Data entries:
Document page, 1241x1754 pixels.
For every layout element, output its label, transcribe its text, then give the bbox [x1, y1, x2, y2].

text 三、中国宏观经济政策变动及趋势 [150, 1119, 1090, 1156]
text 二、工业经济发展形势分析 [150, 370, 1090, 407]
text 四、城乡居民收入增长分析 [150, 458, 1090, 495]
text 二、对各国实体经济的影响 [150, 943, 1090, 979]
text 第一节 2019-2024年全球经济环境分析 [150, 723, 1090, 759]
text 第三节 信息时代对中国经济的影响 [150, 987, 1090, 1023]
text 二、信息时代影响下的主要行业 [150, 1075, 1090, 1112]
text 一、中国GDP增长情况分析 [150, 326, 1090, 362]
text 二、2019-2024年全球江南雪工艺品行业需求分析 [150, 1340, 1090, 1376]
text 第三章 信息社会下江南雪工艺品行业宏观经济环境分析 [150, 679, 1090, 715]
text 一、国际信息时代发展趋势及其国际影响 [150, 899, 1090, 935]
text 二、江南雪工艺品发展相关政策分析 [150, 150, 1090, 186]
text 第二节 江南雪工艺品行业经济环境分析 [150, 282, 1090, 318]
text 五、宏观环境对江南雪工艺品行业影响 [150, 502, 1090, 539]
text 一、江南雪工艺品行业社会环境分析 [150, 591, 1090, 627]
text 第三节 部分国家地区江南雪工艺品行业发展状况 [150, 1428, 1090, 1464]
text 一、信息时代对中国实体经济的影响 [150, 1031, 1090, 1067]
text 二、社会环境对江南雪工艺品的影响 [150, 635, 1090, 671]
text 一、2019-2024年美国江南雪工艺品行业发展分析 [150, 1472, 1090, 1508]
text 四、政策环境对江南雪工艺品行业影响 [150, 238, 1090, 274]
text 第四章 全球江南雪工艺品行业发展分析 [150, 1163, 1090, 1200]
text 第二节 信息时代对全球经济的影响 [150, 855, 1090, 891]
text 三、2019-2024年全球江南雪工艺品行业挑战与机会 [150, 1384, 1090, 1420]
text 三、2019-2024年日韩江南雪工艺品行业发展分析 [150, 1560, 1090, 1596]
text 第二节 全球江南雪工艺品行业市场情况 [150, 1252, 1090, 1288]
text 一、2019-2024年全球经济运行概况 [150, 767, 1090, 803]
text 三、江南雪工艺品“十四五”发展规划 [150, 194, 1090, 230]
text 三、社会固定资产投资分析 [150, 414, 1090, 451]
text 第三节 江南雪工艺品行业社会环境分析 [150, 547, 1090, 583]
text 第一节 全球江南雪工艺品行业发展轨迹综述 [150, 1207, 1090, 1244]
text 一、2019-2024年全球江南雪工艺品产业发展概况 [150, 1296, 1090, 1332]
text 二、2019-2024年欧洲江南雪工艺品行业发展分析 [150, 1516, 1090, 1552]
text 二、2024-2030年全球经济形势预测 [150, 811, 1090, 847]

**EXERCISE BRIEF**
Return every entry verbatim.

**ANSWER SPACE**
Document page, 1241x1754 pixels.
For every layout element, output its label, transcribe its text, then give the bbox [x1, y1, x2, y2].

text 三、中国宏观经济政策变动及趋势 [150, 1119, 1090, 1156]
text 二、工业经济发展形势分析 [150, 370, 1090, 407]
text 四、城乡居民收入增长分析 [150, 458, 1090, 495]
text 二、对各国实体经济的影响 [150, 943, 1090, 979]
text 第一节 2019-2024年全球经济环境分析 [150, 723, 1090, 759]
text 第三节 信息时代对中国经济的影响 [150, 987, 1090, 1023]
text 二、信息时代影响下的主要行业 [150, 1075, 1090, 1112]
text 一、中国GDP增长情况分析 [150, 326, 1090, 362]
text 二、2019-2024年全球江南雪工艺品行业需求分析 [150, 1340, 1090, 1376]
text 第三章 信息社会下江南雪工艺品行业宏观经济环境分析 [150, 679, 1090, 715]
text 一、国际信息时代发展趋势及其国际影响 [150, 899, 1090, 935]
text 二、江南雪工艺品发展相关政策分析 [150, 150, 1090, 186]
text 第二节 江南雪工艺品行业经济环境分析 [150, 282, 1090, 318]
text 五、宏观环境对江南雪工艺品行业影响 [150, 502, 1090, 539]
text 一、江南雪工艺品行业社会环境分析 [150, 591, 1090, 627]
text 第三节 部分国家地区江南雪工艺品行业发展状况 [150, 1428, 1090, 1464]
text 一、信息时代对中国实体经济的影响 [150, 1031, 1090, 1067]
text 二、社会环境对江南雪工艺品的影响 [150, 635, 1090, 671]
text 一、2019-2024年美国江南雪工艺品行业发展分析 [150, 1472, 1090, 1508]
text 四、政策环境对江南雪工艺品行业影响 [150, 238, 1090, 274]
text 第四章 全球江南雪工艺品行业发展分析 [150, 1163, 1090, 1200]
text 第二节 信息时代对全球经济的影响 [150, 855, 1090, 891]
text 三、2019-2024年全球江南雪工艺品行业挑战与机会 [150, 1384, 1090, 1420]
text 三、2019-2024年日韩江南雪工艺品行业发展分析 [150, 1560, 1090, 1596]
text 第二节 全球江南雪工艺品行业市场情况 [150, 1252, 1090, 1288]
text 一、2019-2024年全球经济运行概况 [150, 767, 1090, 803]
text 三、江南雪工艺品“十四五”发展规划 [150, 194, 1090, 230]
text 三、社会固定资产投资分析 [150, 414, 1090, 451]
text 第三节 江南雪工艺品行业社会环境分析 [150, 547, 1090, 583]
text 第一节 全球江南雪工艺品行业发展轨迹综述 [150, 1207, 1090, 1244]
text 一、2019-2024年全球江南雪工艺品产业发展概况 [150, 1296, 1090, 1332]
text 二、2019-2024年欧洲江南雪工艺品行业发展分析 [150, 1516, 1090, 1552]
text 二、2024-2030年全球经济形势预测 [150, 811, 1090, 847]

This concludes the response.